A number of prominent public-health professionals have come out strongly against the idea that the newly arrived migrants pose a contagious medical threat to Americans, and it’s a particularly strange accusation to make given that children from Guatemala, one of the affected countries, are more likely to be vaccinated against common diseases than those from Texas, where a relatively high percentage of parents refuse to get their kids vaccinated.
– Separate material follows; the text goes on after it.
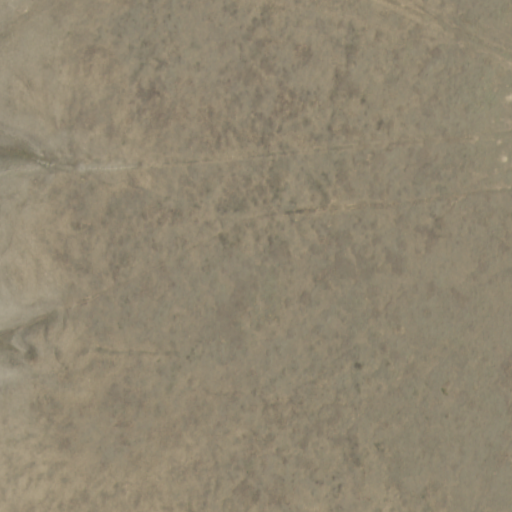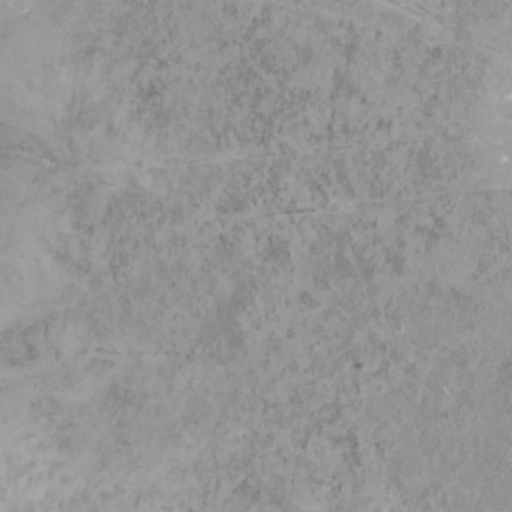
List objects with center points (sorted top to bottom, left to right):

But the fact that this rumor is circulating at all can still tell us some interesting things about the way human beings are wired to view outsiders.
Erin Buckels, a researcher at the University of Manitoba who has studied this issue, explained in in an email that both her work and a great deal of prior research has “demonstrated a strong and automatic tendency to dehumanize outgroup members, even when we have no prior experience with those groups.” Notions of pollution and infection loom large here: We often “view outsiders with disgust — partly due to the risks of infectious disease that outsiders carried in our evolutionary past — and this causes a conservative shift in our thoughts and attitudes.” So unfamiliar people “are seen as closer to animals than humans, and therefore pose a danger to our bodies (and even our souls).”
This is basically a universal human impulse — every time you read a horrific story about a young couple being murdered for a relationship that stretches across sectarian or class or caste lines, that’s part of what’s going on. In certain contexts, people just can’t stand the notion of being “infected” by outsiders — and infection can mean anything from “them” crossing “our” border to members of an undesirable class having sexual relationships with “our” daughters — to the point where they will kill people to prevent that infection from occurring.
But we also know that this isn’t universal. We know from many studies that fear of people and experiences that are different from us is much more pronounced in political conservatives than it is in liberals. At least some of us manage to overcome this primal instinct enough to elevate compassion over a desire for purity. Personally, I find the idea of purity — racial, ethnic, etc — to be a vile and dangerous idea. And we’re seeing that proven true every day lately.